Clarkson's type inequalities for positive $l_p$ sequences with $p\ge 2$

TL;DR

This paper extends Clarkson's inequalities to nonnegative sequences in l_p spaces for p ≥ 2, establishing new inequalities and improvements under certain ordering conditions.

Contribution

It proves a new family of inequalities for nonnegative l_p sequences with p ≥ 2, generalizing Clarkson's inequalities and providing improvements when sequences are ordered.

Findings

Established a generalized Clarkson's inequality for p ≥ 2.

Proved an improved inequality under sequence ordering conditions.

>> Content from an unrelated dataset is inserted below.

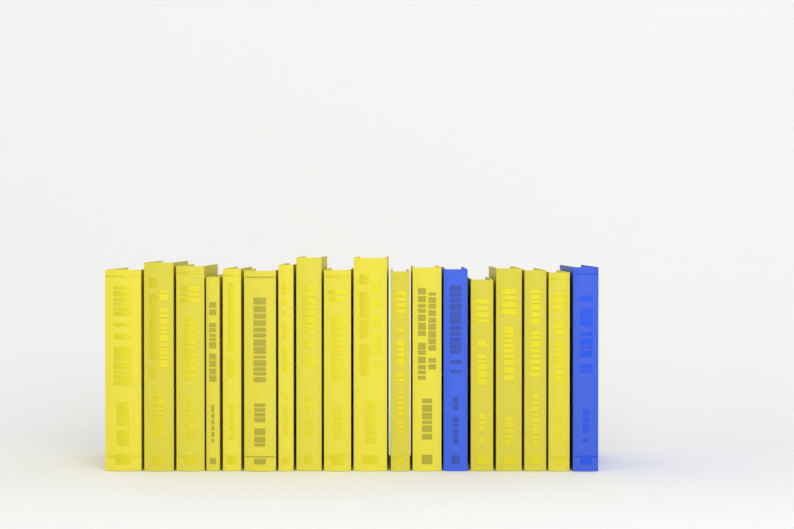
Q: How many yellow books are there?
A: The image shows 16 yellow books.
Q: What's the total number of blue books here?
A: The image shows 2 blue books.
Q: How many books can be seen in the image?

Extended results to nonnegative functions in L_p spaces.

Abstract

For a fixed $1\le p<+\infty$ denote by $\Vert\cdot\Vert_p$ the usual norm in the space $l_p$ (or $L_p$). In this paper we prove that for all real numbers $p$ and $q$ such that $2\le p\le q$ holds $$ 2(\Vert x\Vert_p^q+\Vert y\Vert_p^q)\le \Vert x+y\Vert_p^q +\Vert x-y\Vert_p^q $$ for all nonnegative sequences $x=\{x_n\},y=\{y_n\}$ in $l_p$ (or nonnegative functions $x,y$ in $L_p$). Note that the above inequality with $p=q\ge 2$ reduces to the well known Clarkson's inequality. If in addition, holds $x_i\ge y_i$ for each $i=1,2,...$ (or $x\ge y$ a.e. in $L_p$), then we establish an improvement of the above inequality.